John Martyn — born Iain David McGeachy in Glasgow in 1948, raised between New Malden and his grandmother’s flat in Shawlands — was, by the summer of 1977, deep into the long second act of a career that had begun in the London folk clubs and slipped sideways into something for which the trade press had no honest name. He had spent the previous decade dragging a wooden Martin guitar through tape-echo units until it sounded like an entire small orchestra heard from underwater, drinking heroically, writing for the most part about love and its various failures, and quietly recording with Lee Perry and Steve Winwood and Danny Thompson and anyone else willing to entertain his bad habits. None of that is quite the point. The point, in July of that year, is the lake.
The Island Records mobile studio had been parked in the courtyard of Woolwich Green Farm in Theale, Berkshire, Chris Blackwell’s house — a place built around a substantial body of water, the sort of pond English landowners flatter by calling a lake. The engineer was Phill Brown. The plan, recovered later in his memoirs and in the deluxe-edition sleeve notes, was to use the property rather than disguise it. PA monitor stacks were set up behind the stables and pointed out across the open water at the surrounding hills. Two microphones were placed on the far side of the house to catch the sound returning naturally off the lake. Two more were dropped close to the shore to record the waves at the pier. Two guitar amplifiers were floated, on improvised pads, somewhere out near the middle of the water. Martyn himself stood at the pier with his Echoplex tape unit and an electric guitar.
The session began some time after midnight. It ran into the small hours, which is how the closing track of the album acquired its name, and the recording duly captured a flock of Canadian geese in the take, a freight train passing about two and a half minutes in, and at one point a duck — none of which was scrubbed from the master. The piece runs eight minutes and forty-five seconds. Almost all of it is an Echoplex meditation built on three or four notes; Martyn’s voice surfaces only in fragments, half-syllables, a breath, a wordless slur. The unit slowly multiplies what he plays and smears it into long delay; the lake returns it again as a second, even slower one. The reverb on the record is not artificial. It is Berkshire at three in the morning. The instrument is the country.
Tony Wright’s sleeve — Martyn nowhere in sight, a mermaid arched into a wave, fishlike figures cascading down, a single red horizontal line cutting the dusk-blue circle in half — was finished before the album was even delivered, which is why the back cover printed the running order in reverse and the original pressings were quietly mis-sequenced. The order as Martyn intended it begins with Dealer and ends here, with everything tapering out into a long exhale across open ground. The album was, by some margin, his first to chart in Britain. He spent most of the thirty years that followed drinking, recording when sober, falling out with friends, losing the use of his right leg, and gradually shrinking from the public stage. He died in Ireland in 2009. Small Hours outlived him on the only terms that mattered: it is still one of the few records of its scale that bothers to record the actual room around itself.

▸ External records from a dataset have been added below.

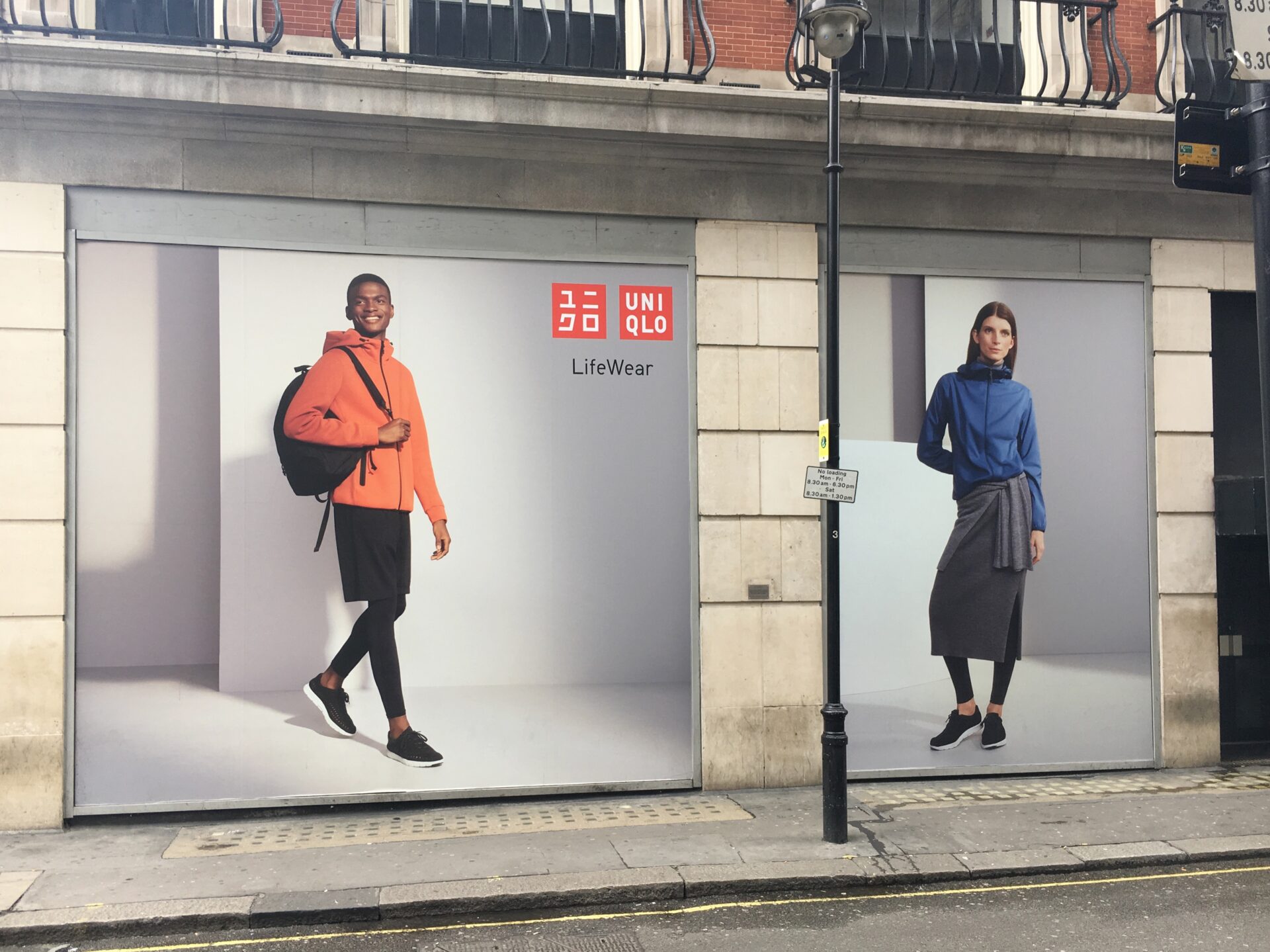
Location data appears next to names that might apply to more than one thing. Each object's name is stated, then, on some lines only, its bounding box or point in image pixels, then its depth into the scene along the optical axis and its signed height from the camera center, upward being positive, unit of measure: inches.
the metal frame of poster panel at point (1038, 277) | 408.2 +82.0
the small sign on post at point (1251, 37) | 187.0 +79.3
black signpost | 213.2 +68.2
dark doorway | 438.0 -32.1
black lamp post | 318.3 -35.3
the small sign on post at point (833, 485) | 321.4 +0.0
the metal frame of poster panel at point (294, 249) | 348.8 +31.4
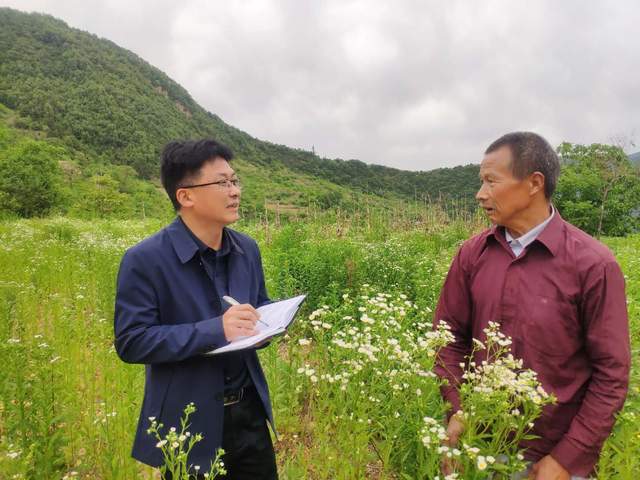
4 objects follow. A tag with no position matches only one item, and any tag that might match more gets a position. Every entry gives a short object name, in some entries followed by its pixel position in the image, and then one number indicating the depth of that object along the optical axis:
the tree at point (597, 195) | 33.19
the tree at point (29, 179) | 30.00
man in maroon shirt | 1.47
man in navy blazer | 1.51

The reason to publish it now is the contrast with what most contemporary music has agreed to be. Producers compress the air out of pop records on principle. Vocals are tracked separately, in cubicles smaller than a confession booth, syllable by syllable, then sealed against weather. Nothing is allowed to drift in. The room is denied. Small Hours runs in the opposite direction. What the listener hears is also a physical event in southern England in July 1977, complete with birds, water, distant rolling stock, and a man at a pier deciding whether or not to play the next note. You are not given a song. You are seated outside, near a lake, and asked to remain there.
The track has since been quietly stolen by everyone from Talk Talk to Röyksopp to the entire English ambient diaspora, none of whom have ever quite produced its equivalent. The mistake the imitators make is to add: pad, drone, atmosphere by the litre, a fashionably hesitant beat. Martyn subtracts. The first thing he removes is the studio itself.
Wait until the apartment is mostly dark. Open one window if the weather allows. Headphones with enough range to catch the goose at the edge of the third minute. Eight and three quarters of a minute is short enough that pretending one does not have time would be embarrassing. Let the Echoplex come back across the water at you. Notice that you have stopped breathing badly. Notice, also, how rarely a record has actually bothered to wait for you to arrive.